Phillips 66 said its Freeport LPG Export Terminal in Freeport, TX, is now fully operational. The company loaded its first contracted cargo on the Commander, a very large gas carrier that departed the terminal Friday.

“The startup of the Freeport LPG Export Terminal is the culmination of a four-year effort to develop a new U.S. Gulf Coast natural gas liquids (NGL) market hub that also includes Phillips 66 Partners’ 100,000 b/d Sweeny fractionator and 7.5 million bbl Clemens storage facility,” said CEO Greg Garland. “The new liquefied petroleum gas (LPG) export terminal gives customers the ability to place multi-grade LPG products directly into global markets through Port Freeport, which provides immediate blue water access with minimal congestion.”

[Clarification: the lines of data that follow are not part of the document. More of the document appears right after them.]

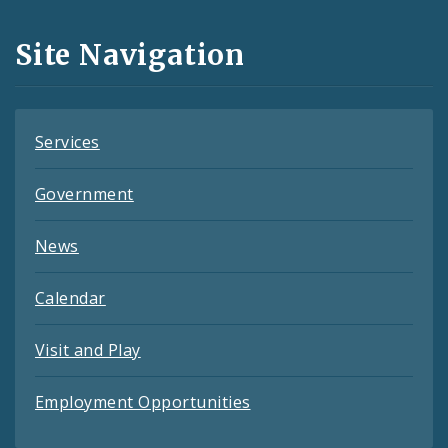
and
Site Navigation
Feeds
Services
Government
News
Calendar
Visit and Play
Employment Opportunities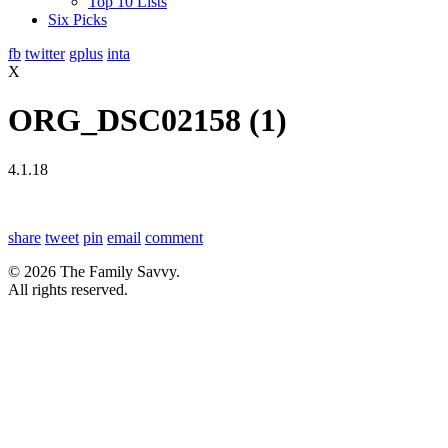
Top 10 Lists
Six Picks
fb
twitter
gplus
inta
X
ORG_DSC02158 (1)
4.1.18
share
tweet
pin
email
comment
© 2026 The Family Savvy.
All rights reserved.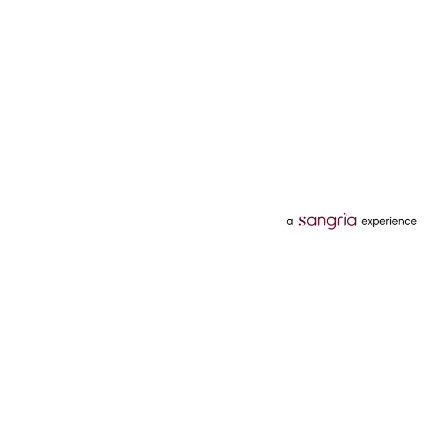
Categories
Services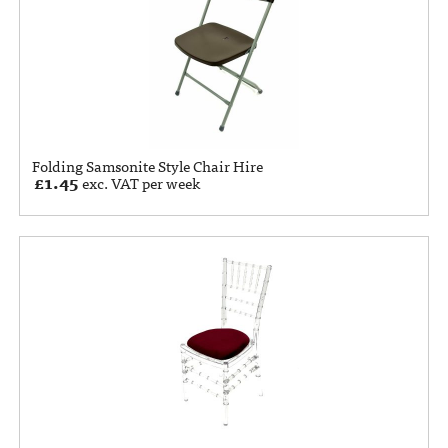
Folding Samsonite Style Chair Hire
£
1.45
exc. VAT per week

The terminal can simultaneously load two ships with refrigerated propane and butane at a combined rate of 36,000 bbl per hour. Supply is sourced from the Phillips 66 Partners’ Sweeny fractionator and Clemens storage facility, which is connected by pipeline to the Mont Belvieu Hub.

The export facility was developed to satisfy the growing international demand for affordable U.S. NGLs, Phillips said. Expecting U.S. production to continue to grow, Phillips said it is evaluating additional NGL fractionation and infrastructure alternatives along the U.S. Gulf Coast.

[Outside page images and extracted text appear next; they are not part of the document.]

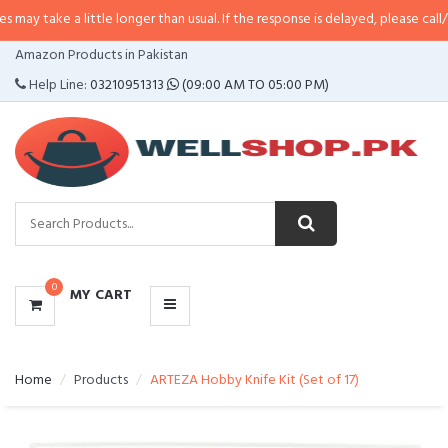
 little longer than usual. If the response is delayed, please call/sms us at
•
C
CATEGORIES
Amazon Products in Pakistan
MENU
Help Line:
03210951313
(09:00 AM TO 05:00 PM)
0
MY CART
Home
Products
ARTEZA Hobby Knife Kit (Set of 17)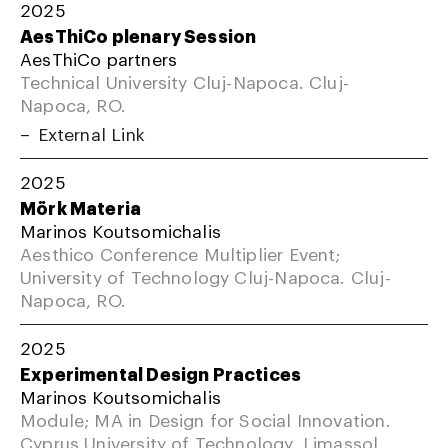
2025
AesThiCo plenary Session
AesThiCo partners
Technical University Cluj-Napoca. Cluj-
Napoca, RO.
External Link
2025
Mörk Materia
Marinos Koutsomichalis
Aesthico Conference Multiplier Event;
University of Technology Cluj-Napoca. Cluj-
Napoca, RO.
2025
Experimental Design Practices
Marinos Koutsomichalis
Module; MA in Design for Social Innovation.
Cyprus University of Technology, Limassol,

Separately last July, Enterprise Products Partners LP executives said during a second quarter conference call that the company had seen the cancellation of three LPG loadings at its Gulf Coast terminal. No details on the would-be destinations of the cancelled cargos were given at the time.

At one time, the United States was a net propane importer, but some time ago it became a net exporter.

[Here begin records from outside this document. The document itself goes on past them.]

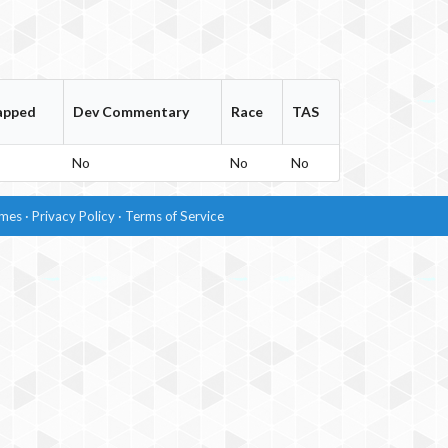
apped
Dev Commentary
Race
TAS
No
No
No
imes
·
Privacy Policy
·
Terms of Service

“The initial growth in U.S. propane production, between 2008 and 2010, led to a reduction in dependence on propane imports, with net imports falling from an average of 109,000 b/d in 2008 to a near-balance of 16,000 b/d in net exports in 2010,” the U.S. Energy Information Administration (EIA) said in a note published in November 2015. “By 2011, only Canada remained as a major supplier of propane into the United States, with imports from other countries relegated to deliveries to Hawaii and occasional shipments into the Northeast.”

According to EIA, propane prices in the global market are typically set by the Saudi Aramco monthly contract price, which is generally based on the price of naphtha, a petrochemical feedstock that competes with propane.